Restate word for word all of the lines below, with each image left out.

Absolute pixel coordinate data
★ ★ ★ ★ ★
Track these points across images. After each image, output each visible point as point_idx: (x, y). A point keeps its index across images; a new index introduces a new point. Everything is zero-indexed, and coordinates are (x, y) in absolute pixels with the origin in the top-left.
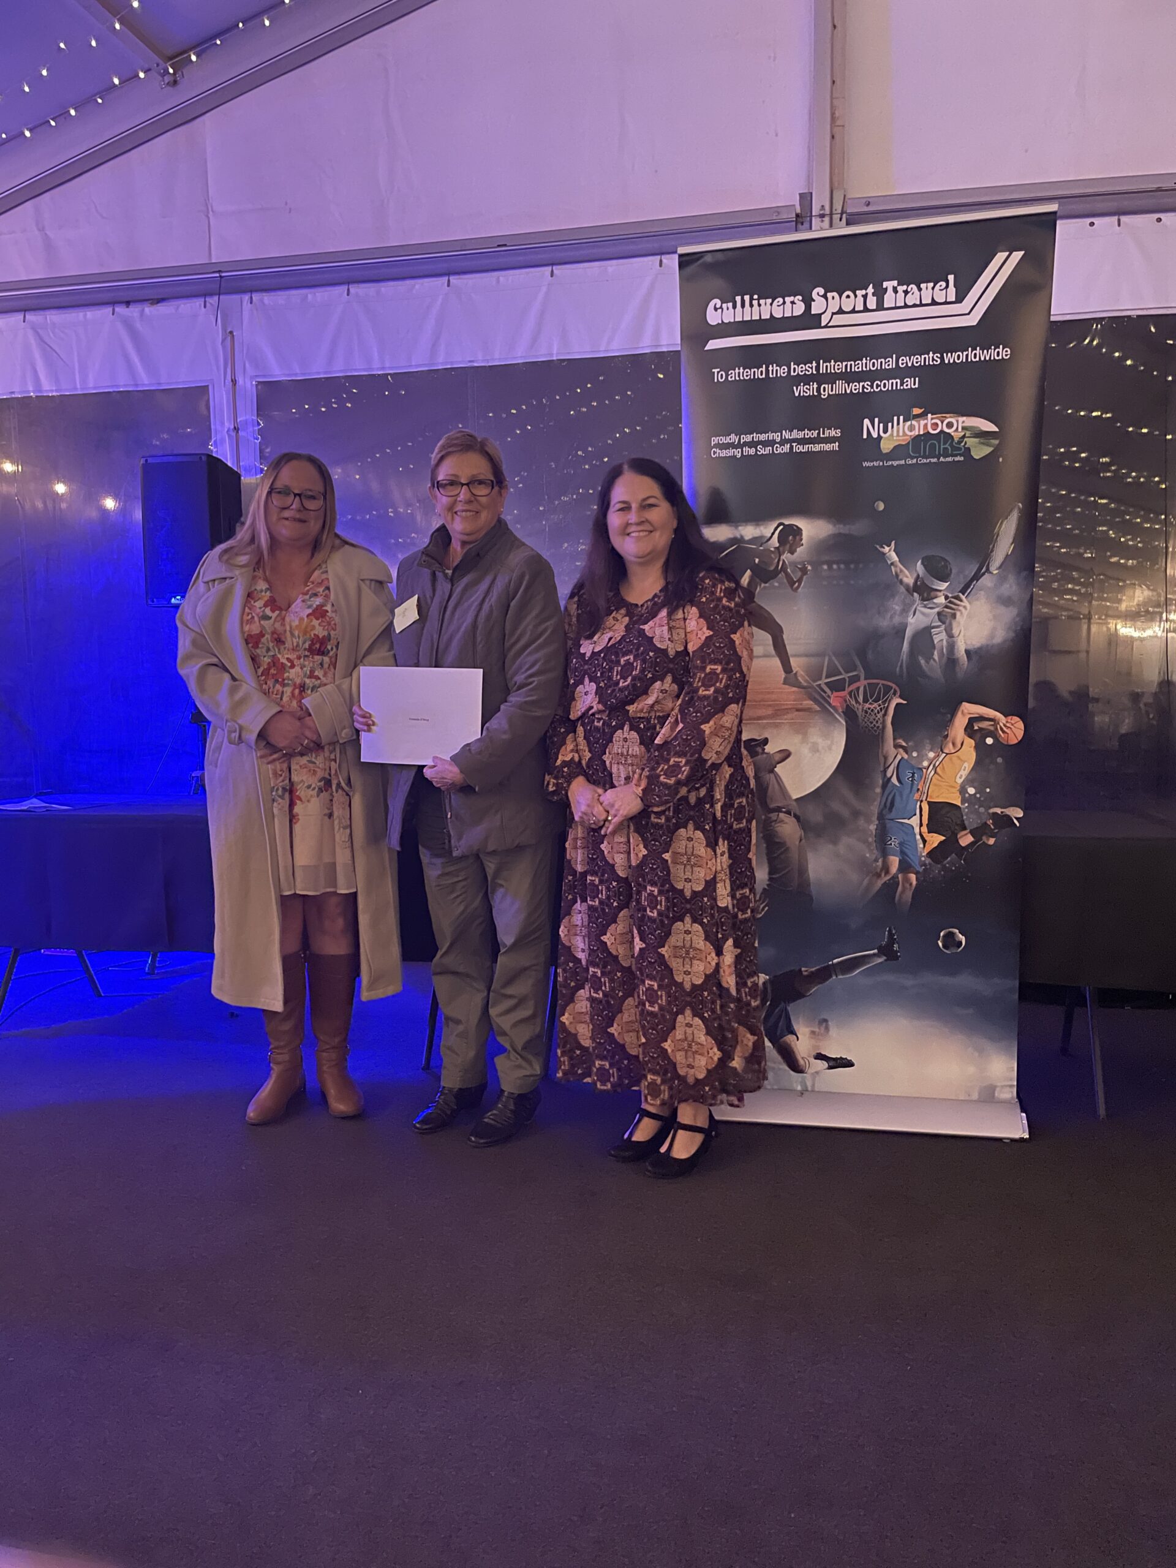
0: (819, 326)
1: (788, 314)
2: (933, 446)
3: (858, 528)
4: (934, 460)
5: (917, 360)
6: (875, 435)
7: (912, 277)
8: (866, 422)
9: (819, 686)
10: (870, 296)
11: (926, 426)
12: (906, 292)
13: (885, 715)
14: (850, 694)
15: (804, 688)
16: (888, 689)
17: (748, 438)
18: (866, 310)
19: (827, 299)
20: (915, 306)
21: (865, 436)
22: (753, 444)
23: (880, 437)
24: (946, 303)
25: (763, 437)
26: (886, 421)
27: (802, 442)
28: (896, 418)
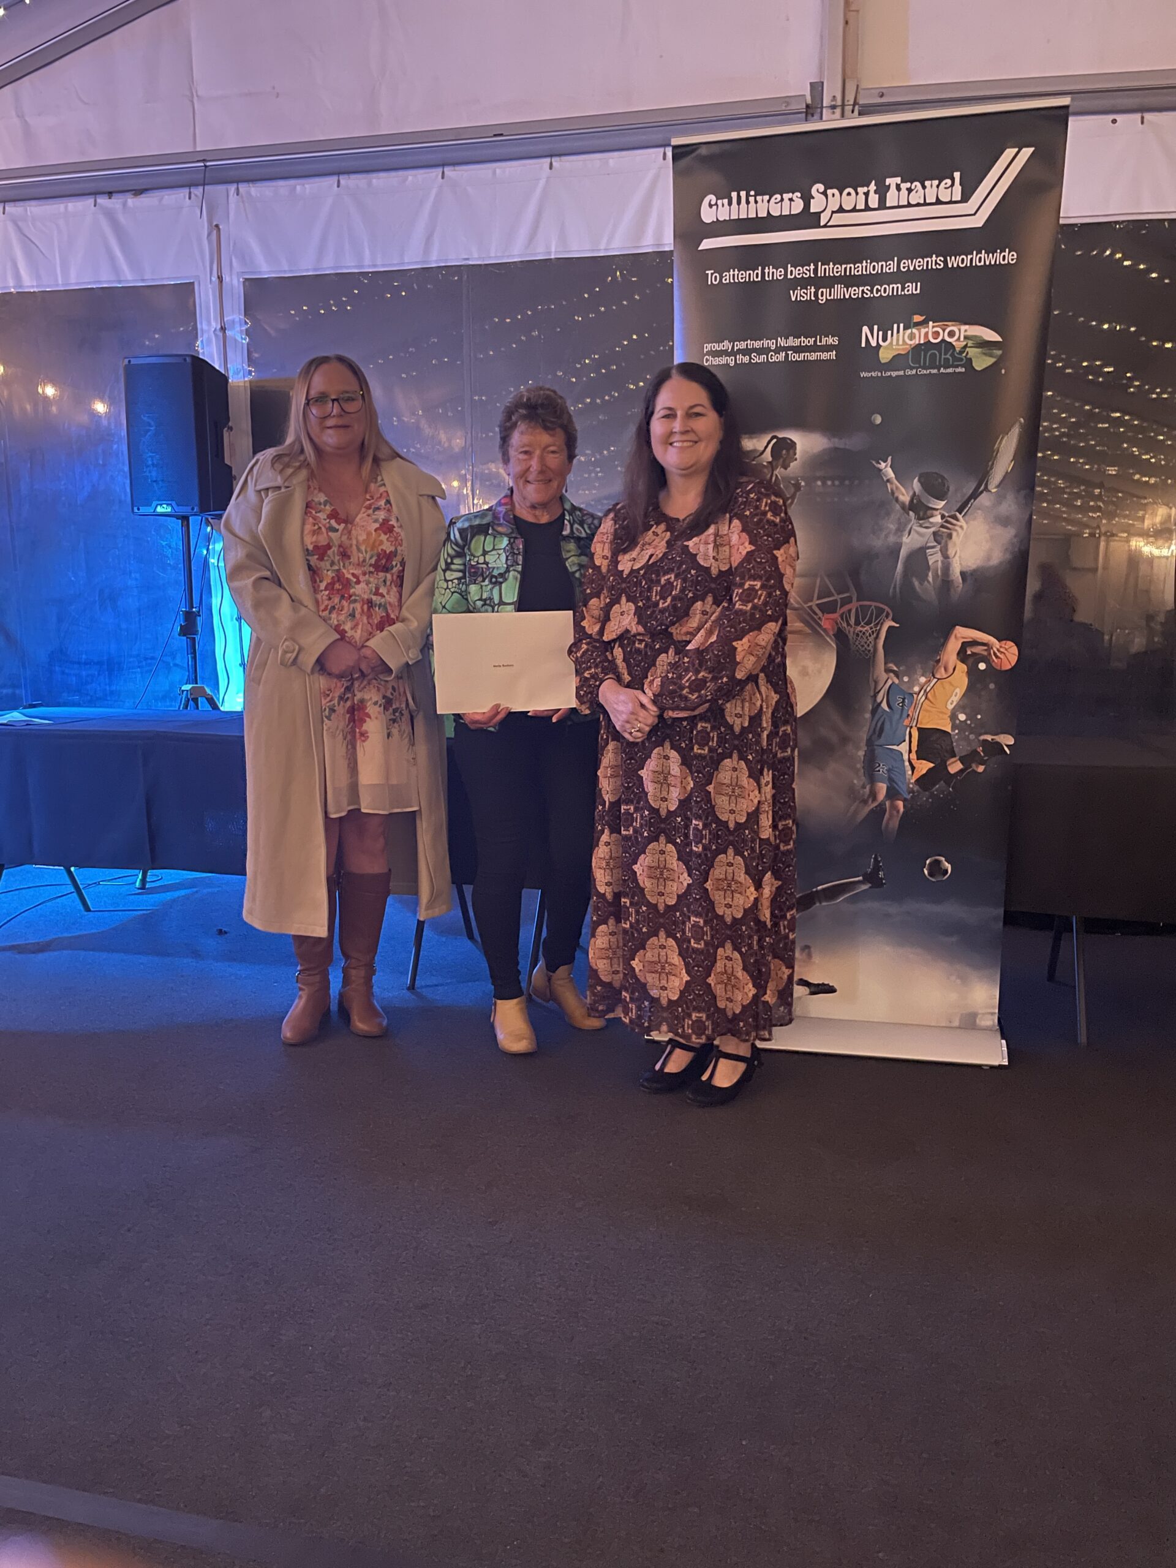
0: (819, 226)
1: (786, 212)
2: (933, 356)
3: (855, 442)
4: (935, 371)
5: (919, 264)
6: (874, 343)
7: (917, 173)
8: (865, 329)
9: (810, 607)
10: (872, 194)
11: (926, 334)
12: (910, 190)
13: (877, 638)
14: (842, 616)
17: (742, 345)
18: (868, 208)
19: (827, 197)
20: (918, 205)
21: (863, 345)
22: (746, 352)
23: (879, 346)
24: (951, 202)
25: (757, 344)
26: (885, 329)
27: (798, 349)
28: (895, 326)
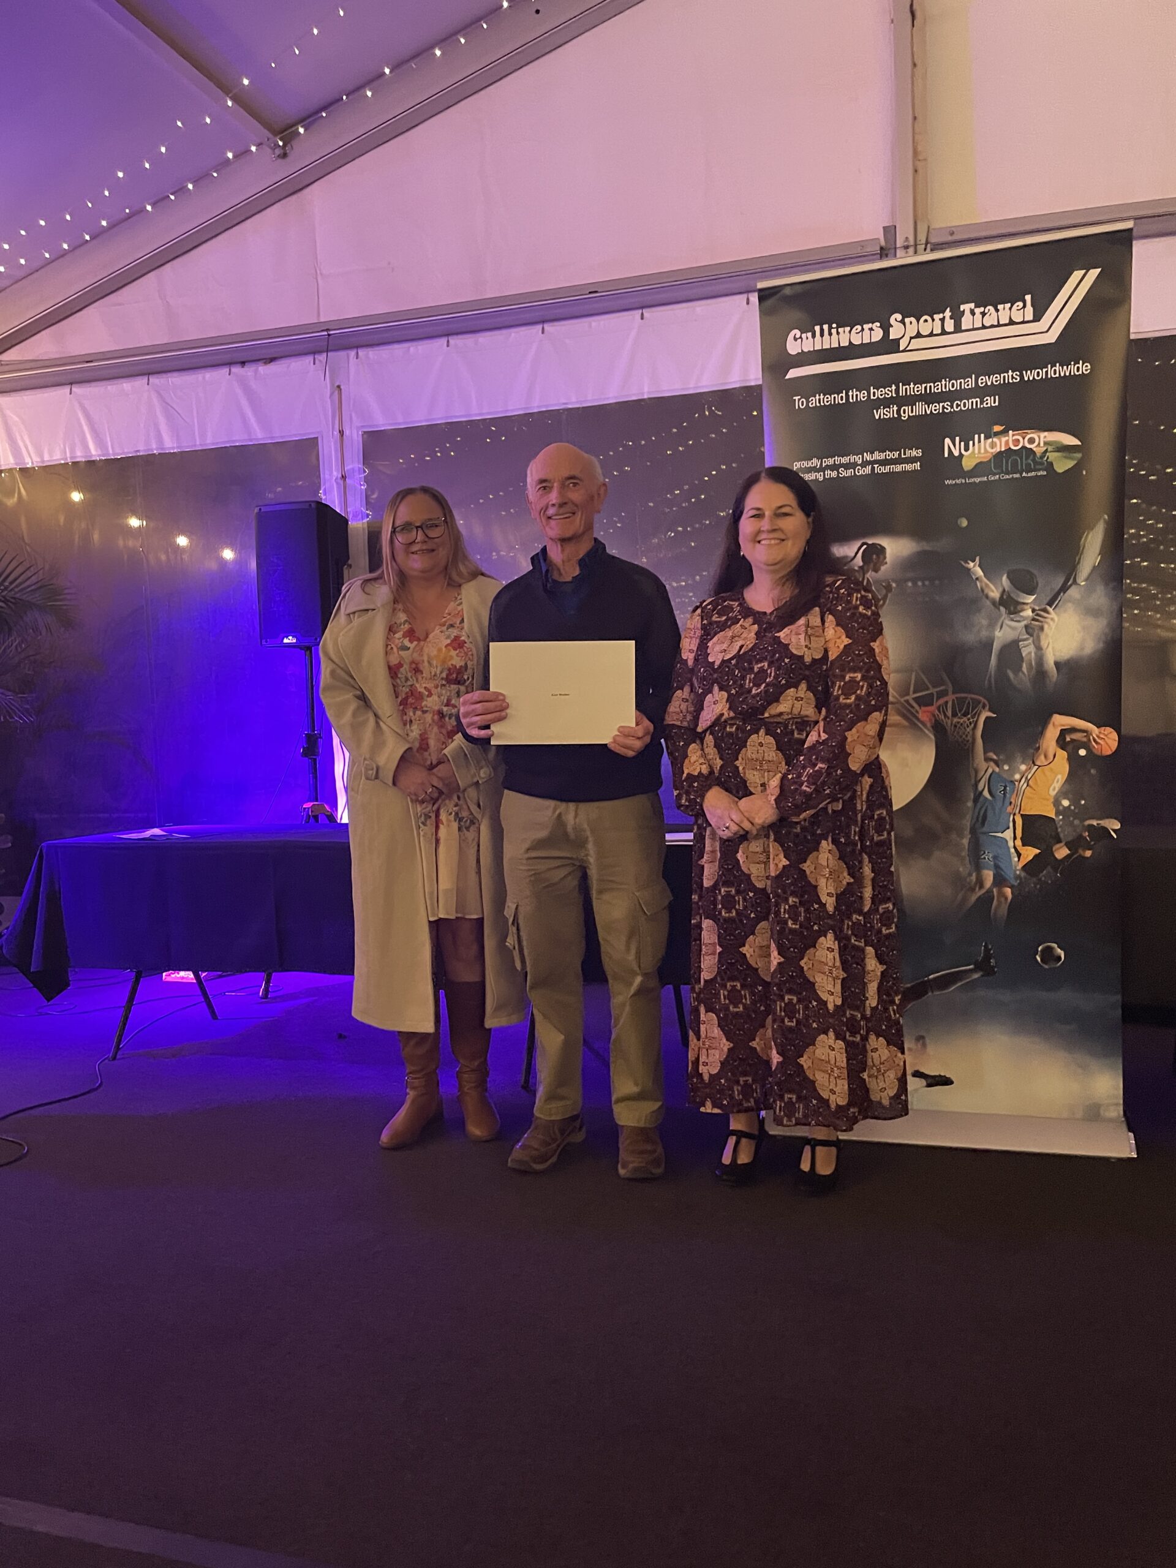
0: (898, 351)
2: (1015, 463)
3: (943, 545)
4: (1018, 476)
5: (995, 379)
6: (956, 453)
7: (989, 298)
8: (947, 441)
9: (907, 701)
10: (947, 319)
11: (1007, 442)
12: (984, 314)
13: (974, 729)
14: (938, 708)
17: (830, 461)
18: (944, 332)
19: (904, 324)
20: (992, 326)
21: (946, 455)
22: (834, 467)
23: (961, 455)
24: (1024, 322)
25: (844, 460)
26: (967, 440)
27: (884, 462)
28: (976, 436)
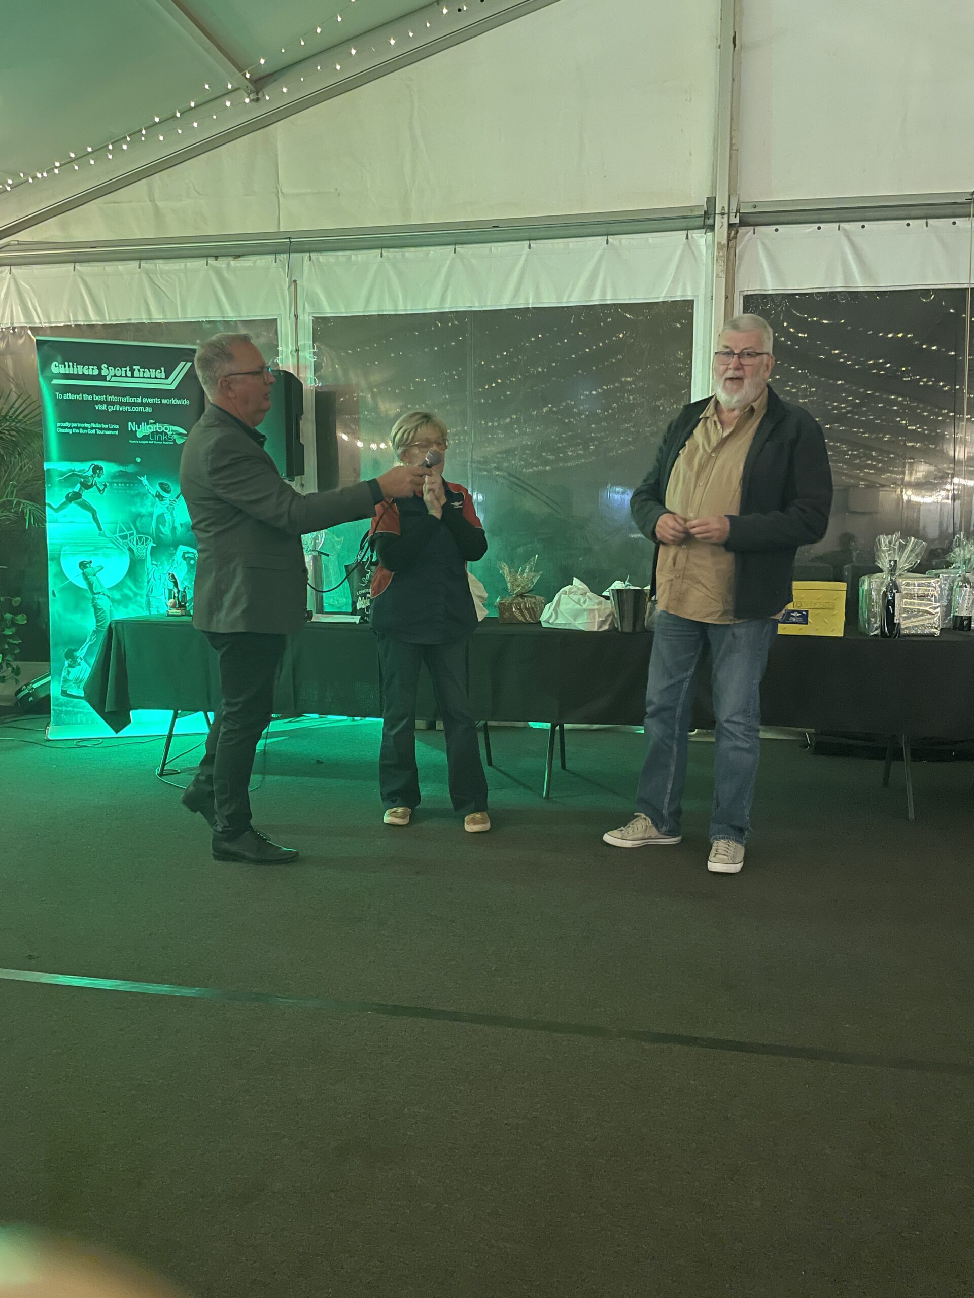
0: (106, 381)
1: (91, 373)
2: (159, 437)
3: (130, 469)
4: (161, 443)
5: (150, 400)
6: (134, 430)
7: (146, 366)
8: (130, 424)
9: (116, 537)
10: (128, 371)
11: (156, 428)
12: (144, 372)
13: (146, 550)
14: (130, 541)
15: (108, 538)
16: (147, 539)
17: (75, 425)
18: (126, 376)
19: (108, 369)
20: (148, 378)
21: (130, 429)
22: (77, 428)
23: (136, 431)
24: (161, 378)
25: (82, 425)
26: (139, 424)
27: (101, 429)
28: (143, 423)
★ ★ ★ ★ ★
◆ RESPONSE AREA:
Track these points across images. After each image, output each visible point as point_idx: (x, y). A point keeps its index across images; a new index introduces a new point. Everything is zero-indexed, and coordinates are (x, y) in absolute pixels with the origin in the top-left.
0: (819, 326)
1: (788, 314)
2: (933, 446)
3: (858, 528)
4: (934, 460)
5: (917, 360)
6: (875, 435)
7: (912, 277)
8: (866, 422)
9: (819, 686)
10: (870, 296)
11: (926, 426)
12: (906, 292)
13: (885, 715)
14: (850, 694)
15: (804, 688)
16: (888, 689)
17: (748, 438)
18: (866, 310)
19: (827, 299)
20: (915, 306)
21: (865, 436)
22: (753, 444)
23: (880, 437)
24: (946, 303)
25: (763, 437)
26: (886, 421)
27: (802, 442)
28: (896, 418)
0: (819, 226)
1: (786, 212)
2: (933, 356)
3: (855, 442)
4: (935, 371)
5: (919, 264)
6: (874, 343)
7: (917, 173)
8: (865, 329)
9: (810, 607)
10: (872, 194)
11: (926, 334)
12: (910, 190)
13: (877, 638)
14: (842, 616)
17: (742, 345)
18: (868, 208)
19: (827, 197)
20: (918, 205)
21: (863, 345)
22: (746, 352)
23: (879, 346)
24: (951, 202)
25: (757, 344)
26: (885, 329)
27: (798, 349)
28: (895, 326)
0: (898, 351)
2: (1015, 463)
3: (943, 545)
4: (1018, 476)
5: (995, 379)
6: (956, 453)
7: (989, 298)
8: (947, 441)
9: (907, 701)
10: (947, 319)
11: (1007, 442)
12: (984, 314)
13: (974, 729)
14: (938, 708)
17: (830, 461)
18: (944, 332)
19: (904, 324)
20: (992, 326)
21: (946, 455)
22: (834, 467)
23: (961, 455)
24: (1024, 322)
25: (844, 460)
26: (967, 440)
27: (884, 462)
28: (976, 436)
0: (106, 381)
1: (91, 373)
2: (159, 437)
3: (130, 469)
4: (161, 443)
5: (150, 400)
6: (134, 430)
7: (146, 366)
8: (130, 424)
9: (116, 537)
10: (128, 371)
11: (156, 428)
12: (144, 372)
13: (146, 550)
14: (130, 541)
15: (108, 538)
16: (147, 539)
17: (75, 425)
18: (126, 376)
19: (108, 369)
20: (148, 378)
21: (130, 429)
22: (77, 428)
23: (136, 431)
24: (161, 378)
25: (82, 425)
26: (139, 424)
27: (101, 429)
28: (143, 423)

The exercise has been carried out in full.